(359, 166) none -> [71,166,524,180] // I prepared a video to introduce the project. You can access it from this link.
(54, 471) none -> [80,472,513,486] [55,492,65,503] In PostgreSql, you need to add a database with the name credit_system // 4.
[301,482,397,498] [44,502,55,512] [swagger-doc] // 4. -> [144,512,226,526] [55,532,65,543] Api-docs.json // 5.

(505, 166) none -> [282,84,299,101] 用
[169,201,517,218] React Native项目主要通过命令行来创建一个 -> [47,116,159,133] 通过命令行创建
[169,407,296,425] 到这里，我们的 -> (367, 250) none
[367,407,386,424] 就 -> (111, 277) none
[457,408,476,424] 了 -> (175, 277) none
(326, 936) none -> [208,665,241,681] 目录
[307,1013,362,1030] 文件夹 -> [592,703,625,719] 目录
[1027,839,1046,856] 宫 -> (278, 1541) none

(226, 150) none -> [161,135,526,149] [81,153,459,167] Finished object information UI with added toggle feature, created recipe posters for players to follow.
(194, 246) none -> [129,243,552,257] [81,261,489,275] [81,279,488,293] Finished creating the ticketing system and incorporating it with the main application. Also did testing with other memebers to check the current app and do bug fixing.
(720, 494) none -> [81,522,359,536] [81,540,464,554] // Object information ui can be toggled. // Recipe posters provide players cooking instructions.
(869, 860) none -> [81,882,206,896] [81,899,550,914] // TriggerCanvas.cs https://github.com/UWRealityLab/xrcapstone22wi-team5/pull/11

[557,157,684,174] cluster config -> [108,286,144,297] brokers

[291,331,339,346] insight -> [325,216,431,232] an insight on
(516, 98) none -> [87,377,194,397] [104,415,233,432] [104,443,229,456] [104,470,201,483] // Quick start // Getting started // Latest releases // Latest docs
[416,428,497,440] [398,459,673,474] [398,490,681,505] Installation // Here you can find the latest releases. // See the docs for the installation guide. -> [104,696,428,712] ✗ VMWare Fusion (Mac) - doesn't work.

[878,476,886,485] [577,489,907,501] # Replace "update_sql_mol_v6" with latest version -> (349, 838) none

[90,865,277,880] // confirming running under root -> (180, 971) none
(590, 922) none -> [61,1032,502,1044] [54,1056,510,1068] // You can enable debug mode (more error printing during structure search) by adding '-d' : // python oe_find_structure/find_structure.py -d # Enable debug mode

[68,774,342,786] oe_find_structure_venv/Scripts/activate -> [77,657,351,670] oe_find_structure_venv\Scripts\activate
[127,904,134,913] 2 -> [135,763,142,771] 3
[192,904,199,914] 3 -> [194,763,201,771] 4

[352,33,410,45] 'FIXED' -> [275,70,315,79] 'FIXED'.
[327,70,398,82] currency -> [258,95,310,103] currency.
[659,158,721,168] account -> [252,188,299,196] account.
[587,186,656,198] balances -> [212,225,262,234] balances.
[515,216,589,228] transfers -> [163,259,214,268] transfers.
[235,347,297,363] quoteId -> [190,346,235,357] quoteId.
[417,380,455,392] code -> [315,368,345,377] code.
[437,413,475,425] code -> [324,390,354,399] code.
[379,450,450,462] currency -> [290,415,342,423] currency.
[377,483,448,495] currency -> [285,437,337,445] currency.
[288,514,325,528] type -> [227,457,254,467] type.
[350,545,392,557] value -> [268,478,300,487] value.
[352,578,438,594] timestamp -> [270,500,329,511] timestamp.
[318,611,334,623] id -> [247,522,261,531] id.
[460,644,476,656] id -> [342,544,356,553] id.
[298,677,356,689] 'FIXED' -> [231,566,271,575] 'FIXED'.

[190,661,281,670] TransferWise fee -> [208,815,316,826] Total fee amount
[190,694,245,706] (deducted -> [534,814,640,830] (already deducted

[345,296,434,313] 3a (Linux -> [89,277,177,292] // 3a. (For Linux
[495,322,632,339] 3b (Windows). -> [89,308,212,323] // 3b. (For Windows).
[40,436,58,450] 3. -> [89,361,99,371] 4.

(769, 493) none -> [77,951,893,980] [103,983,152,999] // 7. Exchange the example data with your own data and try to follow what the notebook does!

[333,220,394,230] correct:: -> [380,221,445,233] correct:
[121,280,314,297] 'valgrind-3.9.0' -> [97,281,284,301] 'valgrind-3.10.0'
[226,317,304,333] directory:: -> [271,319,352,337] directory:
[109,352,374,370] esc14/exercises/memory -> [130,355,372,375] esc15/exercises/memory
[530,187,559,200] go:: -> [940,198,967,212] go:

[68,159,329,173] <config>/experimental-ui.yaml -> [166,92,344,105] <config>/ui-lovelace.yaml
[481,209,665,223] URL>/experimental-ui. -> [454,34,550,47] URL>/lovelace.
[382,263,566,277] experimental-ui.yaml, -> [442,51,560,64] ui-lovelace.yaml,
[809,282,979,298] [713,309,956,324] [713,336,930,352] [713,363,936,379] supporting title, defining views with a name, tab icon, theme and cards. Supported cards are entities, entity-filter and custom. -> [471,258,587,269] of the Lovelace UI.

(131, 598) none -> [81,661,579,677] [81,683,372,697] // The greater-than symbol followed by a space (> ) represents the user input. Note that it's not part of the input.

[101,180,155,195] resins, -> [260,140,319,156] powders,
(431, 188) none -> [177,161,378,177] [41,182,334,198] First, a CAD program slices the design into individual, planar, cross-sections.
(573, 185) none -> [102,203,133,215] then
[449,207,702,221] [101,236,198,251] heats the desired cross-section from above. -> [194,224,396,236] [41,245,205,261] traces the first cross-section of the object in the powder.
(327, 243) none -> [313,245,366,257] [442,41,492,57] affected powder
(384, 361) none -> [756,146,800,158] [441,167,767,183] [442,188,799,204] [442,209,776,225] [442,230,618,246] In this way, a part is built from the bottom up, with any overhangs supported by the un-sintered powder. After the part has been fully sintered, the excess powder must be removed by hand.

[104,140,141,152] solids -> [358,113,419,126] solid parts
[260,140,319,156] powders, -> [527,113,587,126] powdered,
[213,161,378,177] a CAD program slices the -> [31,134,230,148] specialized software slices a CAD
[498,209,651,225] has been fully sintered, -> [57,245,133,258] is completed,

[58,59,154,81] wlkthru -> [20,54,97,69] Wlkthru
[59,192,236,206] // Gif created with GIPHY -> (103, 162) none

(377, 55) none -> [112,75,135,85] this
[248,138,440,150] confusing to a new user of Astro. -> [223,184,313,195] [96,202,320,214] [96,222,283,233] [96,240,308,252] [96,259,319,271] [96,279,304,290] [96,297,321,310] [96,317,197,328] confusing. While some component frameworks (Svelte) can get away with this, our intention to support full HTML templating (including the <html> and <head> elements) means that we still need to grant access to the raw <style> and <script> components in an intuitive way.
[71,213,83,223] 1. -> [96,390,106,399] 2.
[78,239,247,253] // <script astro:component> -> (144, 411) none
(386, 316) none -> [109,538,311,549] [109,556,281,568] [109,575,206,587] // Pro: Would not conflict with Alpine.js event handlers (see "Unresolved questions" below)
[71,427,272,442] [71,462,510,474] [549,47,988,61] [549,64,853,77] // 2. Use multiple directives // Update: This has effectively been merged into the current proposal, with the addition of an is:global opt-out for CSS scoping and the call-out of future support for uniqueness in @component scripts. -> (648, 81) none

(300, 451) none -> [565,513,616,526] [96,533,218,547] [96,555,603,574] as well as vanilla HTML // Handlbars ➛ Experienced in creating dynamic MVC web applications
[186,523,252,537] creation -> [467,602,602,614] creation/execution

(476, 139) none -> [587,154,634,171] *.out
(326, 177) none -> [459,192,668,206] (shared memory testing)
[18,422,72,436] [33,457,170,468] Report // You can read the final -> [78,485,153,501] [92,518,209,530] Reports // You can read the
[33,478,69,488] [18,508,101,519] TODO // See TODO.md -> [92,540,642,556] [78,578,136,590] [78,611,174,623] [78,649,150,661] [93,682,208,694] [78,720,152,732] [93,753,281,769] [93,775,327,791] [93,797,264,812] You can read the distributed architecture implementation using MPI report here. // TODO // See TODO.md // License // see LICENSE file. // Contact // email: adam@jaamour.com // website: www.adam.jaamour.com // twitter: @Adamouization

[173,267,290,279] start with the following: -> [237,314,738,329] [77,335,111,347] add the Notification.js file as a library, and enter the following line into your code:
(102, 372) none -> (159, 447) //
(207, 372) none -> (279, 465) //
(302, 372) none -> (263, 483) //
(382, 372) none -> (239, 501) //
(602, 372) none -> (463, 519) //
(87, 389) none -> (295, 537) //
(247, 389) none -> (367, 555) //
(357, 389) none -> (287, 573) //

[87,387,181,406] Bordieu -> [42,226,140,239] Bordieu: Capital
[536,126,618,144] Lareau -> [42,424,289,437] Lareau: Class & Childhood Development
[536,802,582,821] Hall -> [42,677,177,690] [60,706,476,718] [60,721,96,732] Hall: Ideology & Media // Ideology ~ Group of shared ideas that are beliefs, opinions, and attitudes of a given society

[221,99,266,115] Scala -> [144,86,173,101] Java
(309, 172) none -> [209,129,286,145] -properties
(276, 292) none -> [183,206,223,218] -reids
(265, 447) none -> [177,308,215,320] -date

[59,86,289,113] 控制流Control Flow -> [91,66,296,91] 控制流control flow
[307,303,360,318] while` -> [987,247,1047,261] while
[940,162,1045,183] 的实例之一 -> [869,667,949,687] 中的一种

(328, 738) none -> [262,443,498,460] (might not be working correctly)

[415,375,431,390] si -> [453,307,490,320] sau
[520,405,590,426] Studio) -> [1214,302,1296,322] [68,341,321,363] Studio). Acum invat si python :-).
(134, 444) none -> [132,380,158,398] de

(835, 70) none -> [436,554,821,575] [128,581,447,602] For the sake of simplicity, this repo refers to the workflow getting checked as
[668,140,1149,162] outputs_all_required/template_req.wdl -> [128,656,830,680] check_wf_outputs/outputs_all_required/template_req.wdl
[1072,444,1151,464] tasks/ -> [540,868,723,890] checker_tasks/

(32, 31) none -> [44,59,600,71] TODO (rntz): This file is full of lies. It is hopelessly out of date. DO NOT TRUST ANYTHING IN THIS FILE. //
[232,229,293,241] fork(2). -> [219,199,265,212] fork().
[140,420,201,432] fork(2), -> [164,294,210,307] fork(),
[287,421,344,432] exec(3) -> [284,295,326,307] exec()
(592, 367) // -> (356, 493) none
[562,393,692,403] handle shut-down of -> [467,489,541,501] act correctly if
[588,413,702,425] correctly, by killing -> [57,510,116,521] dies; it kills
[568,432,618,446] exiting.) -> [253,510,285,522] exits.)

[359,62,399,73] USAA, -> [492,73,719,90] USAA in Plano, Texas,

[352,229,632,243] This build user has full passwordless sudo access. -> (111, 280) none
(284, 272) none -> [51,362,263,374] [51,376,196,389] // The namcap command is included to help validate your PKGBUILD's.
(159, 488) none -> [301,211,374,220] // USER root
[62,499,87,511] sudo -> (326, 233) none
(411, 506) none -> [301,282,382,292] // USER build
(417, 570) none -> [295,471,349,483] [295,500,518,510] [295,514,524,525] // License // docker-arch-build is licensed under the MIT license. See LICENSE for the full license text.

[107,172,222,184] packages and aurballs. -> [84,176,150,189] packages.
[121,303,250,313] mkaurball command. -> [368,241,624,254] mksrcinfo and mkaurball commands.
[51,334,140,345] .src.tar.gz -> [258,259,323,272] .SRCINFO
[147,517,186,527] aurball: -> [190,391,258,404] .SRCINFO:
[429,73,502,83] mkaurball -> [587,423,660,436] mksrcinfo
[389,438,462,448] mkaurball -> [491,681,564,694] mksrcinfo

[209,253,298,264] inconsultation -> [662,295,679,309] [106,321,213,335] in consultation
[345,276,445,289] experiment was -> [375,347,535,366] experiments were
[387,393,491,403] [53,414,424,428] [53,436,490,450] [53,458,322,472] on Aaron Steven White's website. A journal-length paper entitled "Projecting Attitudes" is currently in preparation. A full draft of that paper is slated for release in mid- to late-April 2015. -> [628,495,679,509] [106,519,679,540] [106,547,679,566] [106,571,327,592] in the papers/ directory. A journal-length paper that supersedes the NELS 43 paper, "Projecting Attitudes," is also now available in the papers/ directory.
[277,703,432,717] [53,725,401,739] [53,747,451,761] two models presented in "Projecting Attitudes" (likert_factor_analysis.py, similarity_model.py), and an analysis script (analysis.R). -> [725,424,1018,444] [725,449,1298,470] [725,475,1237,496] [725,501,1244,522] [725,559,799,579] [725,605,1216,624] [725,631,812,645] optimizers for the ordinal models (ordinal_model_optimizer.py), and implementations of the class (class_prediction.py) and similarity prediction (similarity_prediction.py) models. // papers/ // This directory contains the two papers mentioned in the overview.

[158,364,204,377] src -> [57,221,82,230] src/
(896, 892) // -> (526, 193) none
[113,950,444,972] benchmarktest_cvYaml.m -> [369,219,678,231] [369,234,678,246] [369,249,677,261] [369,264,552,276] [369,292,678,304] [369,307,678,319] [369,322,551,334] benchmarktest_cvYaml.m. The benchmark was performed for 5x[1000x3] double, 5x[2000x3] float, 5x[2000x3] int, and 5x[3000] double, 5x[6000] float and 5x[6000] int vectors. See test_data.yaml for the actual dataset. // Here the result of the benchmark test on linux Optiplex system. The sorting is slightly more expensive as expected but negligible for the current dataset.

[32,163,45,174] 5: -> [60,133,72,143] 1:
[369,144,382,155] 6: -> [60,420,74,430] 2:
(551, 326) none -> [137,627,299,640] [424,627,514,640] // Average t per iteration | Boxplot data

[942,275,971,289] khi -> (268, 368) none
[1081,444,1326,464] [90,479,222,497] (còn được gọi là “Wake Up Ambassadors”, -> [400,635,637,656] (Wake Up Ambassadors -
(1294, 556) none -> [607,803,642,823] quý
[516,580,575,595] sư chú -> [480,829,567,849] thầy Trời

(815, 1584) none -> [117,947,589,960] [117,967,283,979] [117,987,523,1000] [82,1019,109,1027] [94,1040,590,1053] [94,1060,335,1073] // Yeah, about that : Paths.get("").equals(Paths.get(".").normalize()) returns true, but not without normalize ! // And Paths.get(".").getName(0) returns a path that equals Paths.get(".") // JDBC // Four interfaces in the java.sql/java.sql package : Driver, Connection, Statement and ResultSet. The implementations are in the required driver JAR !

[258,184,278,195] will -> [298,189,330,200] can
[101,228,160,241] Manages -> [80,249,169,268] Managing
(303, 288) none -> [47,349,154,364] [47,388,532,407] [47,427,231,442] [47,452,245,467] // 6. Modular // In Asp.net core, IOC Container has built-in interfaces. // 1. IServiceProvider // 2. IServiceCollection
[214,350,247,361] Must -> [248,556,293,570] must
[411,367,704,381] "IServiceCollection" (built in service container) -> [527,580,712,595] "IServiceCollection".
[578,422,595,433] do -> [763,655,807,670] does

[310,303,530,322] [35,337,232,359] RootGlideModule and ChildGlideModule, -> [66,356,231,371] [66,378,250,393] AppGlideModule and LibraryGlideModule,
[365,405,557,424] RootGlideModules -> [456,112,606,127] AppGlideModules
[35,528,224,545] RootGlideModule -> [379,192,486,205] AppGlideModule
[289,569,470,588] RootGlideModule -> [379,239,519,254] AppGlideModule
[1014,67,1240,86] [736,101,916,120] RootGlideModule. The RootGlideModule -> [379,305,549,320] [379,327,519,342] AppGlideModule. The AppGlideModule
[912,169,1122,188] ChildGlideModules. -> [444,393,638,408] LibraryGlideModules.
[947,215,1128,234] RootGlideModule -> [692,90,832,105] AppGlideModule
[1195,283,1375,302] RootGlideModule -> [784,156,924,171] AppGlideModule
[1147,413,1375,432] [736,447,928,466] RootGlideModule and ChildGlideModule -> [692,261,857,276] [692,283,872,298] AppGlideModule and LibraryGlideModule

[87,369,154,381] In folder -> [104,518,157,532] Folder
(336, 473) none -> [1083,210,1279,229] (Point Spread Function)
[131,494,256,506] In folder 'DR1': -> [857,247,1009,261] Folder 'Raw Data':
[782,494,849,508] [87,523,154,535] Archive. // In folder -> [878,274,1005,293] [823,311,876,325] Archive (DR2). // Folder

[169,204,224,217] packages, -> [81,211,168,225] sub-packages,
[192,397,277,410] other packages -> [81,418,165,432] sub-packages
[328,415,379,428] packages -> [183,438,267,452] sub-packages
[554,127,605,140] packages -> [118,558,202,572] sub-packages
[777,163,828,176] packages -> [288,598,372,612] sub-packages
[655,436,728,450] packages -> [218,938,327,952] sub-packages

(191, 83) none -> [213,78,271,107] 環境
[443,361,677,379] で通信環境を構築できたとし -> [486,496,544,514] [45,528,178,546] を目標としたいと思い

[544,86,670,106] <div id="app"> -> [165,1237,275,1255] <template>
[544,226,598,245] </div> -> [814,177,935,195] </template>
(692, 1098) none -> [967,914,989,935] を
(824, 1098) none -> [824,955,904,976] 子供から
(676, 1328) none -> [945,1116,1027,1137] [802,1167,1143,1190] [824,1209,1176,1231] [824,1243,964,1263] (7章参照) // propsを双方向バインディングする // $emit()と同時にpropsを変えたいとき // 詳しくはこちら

- Work instruction
Looking at the records, how many of the lines contain the string "your"? Only the number should be given.

- Problem solution
3